Trying to make grandpa proud
Little Sting wants to play defensive back for LSU and in the NFL, but for now he’s also a kick returner and receiver.
“There’s not really a weak part of his game,” says Neil Weiner, the Dunham School head coach.
This year on offense, he had 24 receptions for 678 yards and 8 touchdowns, averaging 28.3 yards per catch.
“He could be a top-rated receiver in the country if he just wanted to focus on being an offensive player,’’ says Weiner, adding that Stingley, who maintains a 3.85 GPA while taking honors courses, is a very smart player. “He studies film and he picks up on things just like a coach. I think that that separates him from a lot of top-rated athletes.”

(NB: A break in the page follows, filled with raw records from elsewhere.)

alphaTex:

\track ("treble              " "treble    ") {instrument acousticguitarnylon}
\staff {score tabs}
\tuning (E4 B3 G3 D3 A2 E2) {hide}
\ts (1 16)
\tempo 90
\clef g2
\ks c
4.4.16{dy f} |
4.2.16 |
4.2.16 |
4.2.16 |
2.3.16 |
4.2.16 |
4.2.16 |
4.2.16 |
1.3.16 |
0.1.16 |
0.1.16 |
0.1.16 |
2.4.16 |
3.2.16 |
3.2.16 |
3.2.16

During a recent Friday night home game in steamy bayou country, Stingley scored three touchdowns against Port Allen. Two were on receptions of 64 and 57 yards, the third on a punt return.
In the first quarter, Port Allen intentionally kicked the ball away from him. Stingley ran laterally across the width of the field. He grabbed the football from a teammate and raced 79 yards for a TD.
When Stingley took off his sweaty uniform top after the 40-0 victory, no one was surprised that he was wearing a Superman T-shirt.
He also feels like his grandfather is watching over him and his dad.
“I know he’s walking up there, jumping around, probably catching a football or doing something,” says Stingley. “Just looking down on me saying that he’s proud of me and my dad.
“I think he’d say ‘good game’ and then critique me just the way my dad does.”